(Provided records begins)

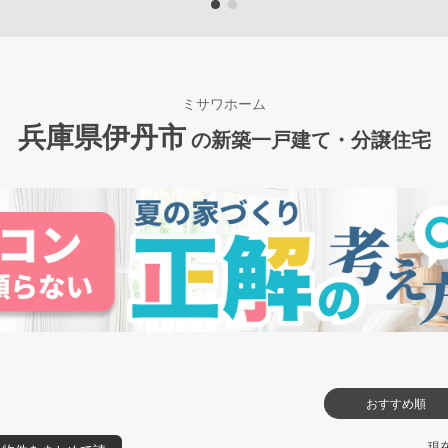
ミサワホーム
兵庫県伊丹市
の新築一戸建て・分譲住宅
おすすめ順
現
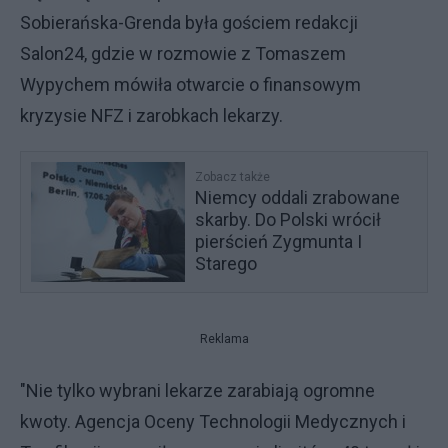
Sobierańska-Grenda była gościem redakcji
Salon24, gdzie w rozmowie z Tomaszem
Wypychem mówiła otwarcie o finansowym
kryzysie NFZ i zarobkach lekarzy.
Zobacz także
Niemcy oddali zrabowane
skarby. Do Polski wrócił
pierścień Zygmunta I
Starego
Reklama
"Nie tylko wybrani lekarze zarabiają ogromne
kwoty. Agencja Oceny Technologii Medycznych i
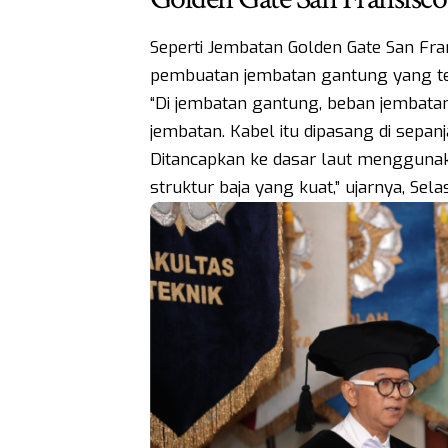
Seperti Jembatan Golden Gate San Fr
pembuatan jembatan gantung yang tel
“Di jembatan gantung, beban jembatan 
jembatan. Kabel itu dipasang di sepan
Ditancapkan ke dasar laut menggun
struktur baja yang kuat,” ujarnya, Sela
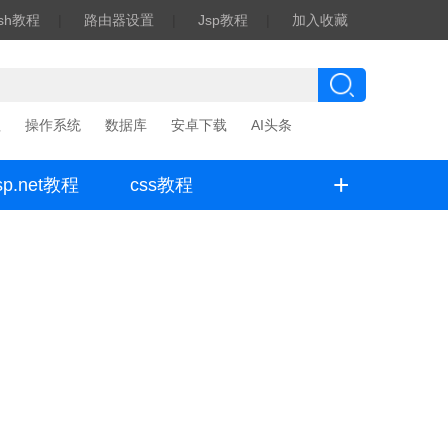
ash教程
|
路由器设置
|
Jsp教程
|
加入收藏
程
操作系统
数据库
安卓下载
AI头条
+
sp.net教程
css教程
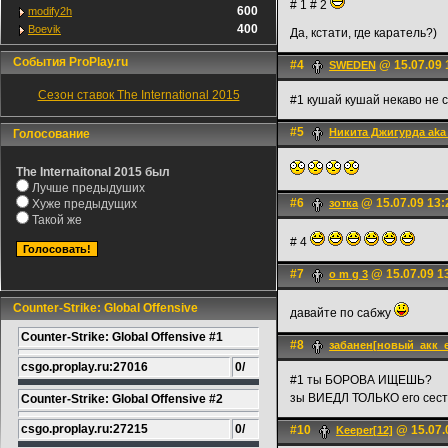
# 1 # 2
600
modify2h
400
Boevik
Да, кстати, где каратель?)
События ProPlay.ru
#4
@ 15.07.09 
SWEDEN
Сезон ставок The International 2015
#1 кушай кушай некаво не с
#5
Никита Джигурда aka
Голосование
The Internaitonal 2015 был
Лучше предыдуших
#6
@ 15.07.09 13:
Хуже предыдущих
зотка
Такой же
# 4
#7
@ 15.07.09 1
o m g 3
Counter-Strike: Global Offensive
давайте по сабжу
Counter-Strike: Global Offensive #1
#8
забанен[новый_акк_
csgo.proplay.ru:27016
0/
#1 ты БОРОВА ИЩЕШЬ?
зы ВИЕДЛ ТОЛЬКО его сес
Counter-Strike: Global Offensive #2
csgo.proplay.ru:27215
0/
#10
@ 15.07.
Keeper[12]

(Provided records ends)

◆ **Problem details**
Rewrite the listing without the pictures, renaming every "Counter-Strike: Global Offensive" to "CS:GO" and changing nothing else.

◆ **Result of the exercise**
ミサワホーム
兵庫県伊丹市
の新築一戸建て・分譲住宅
おすすめ順
現
Sobierańska-Grenda była gościem redakcji
Salon24, gdzie w rozmowie z Tomaszem
Wypychem mówiła otwarcie o finansowym
kryzysie NFZ i zarobkach lekarzy.
Zobacz także
Niemcy oddali zrabowane
skarby. Do Polski wrócił
pierścień Zygmunta I
Starego
Reklama
"Nie tylko wybrani lekarze zarabiają ogromne
kwoty. Agencja Oceny Technologii Medycznych i
Seperti Jembatan Golden Gate San Fr
pembuatan jembatan gantung yang tel
“Di jembatan gantung, beban jembatan 
jembatan. Kabel itu dipasang di sepan
Ditancapkan ke dasar laut menggun
struktur baja yang kuat,” ujarnya, Sela
ash教程
|
路由器设置
|
Jsp教程
|
加入收藏
程
操作系统
数据库
安卓下载
AI头条
+
sp.net教程
css教程
# 1 # 2
600
modify2h
400
Boevik
Да, кстати, где каратель?)
События ProPlay.ru
#4
@ 15.07.09 
SWEDEN
Сезон ставок The International 2015
#1 кушай кушай некаво не с
#5
Никита Джигурда aka
Голосование
The Internaitonal 2015 был
Лучше предыдуших
#6
@ 15.07.09 13:
Хуже предыдущих
зотка
Такой же
# 4
#7
@ 15.07.09 1
o m g 3
CS:GO
давайте по сабжу
CS:GO #1
#8
забанен[новый_акк_
csgo.proplay.ru:27016
0/
#1 ты БОРОВА ИЩЕШЬ?
зы ВИЕДЛ ТОЛЬКО его сес
CS:GO #2
csgo.proplay.ru:27215
0/
#10
@ 15.07.
Keeper[12]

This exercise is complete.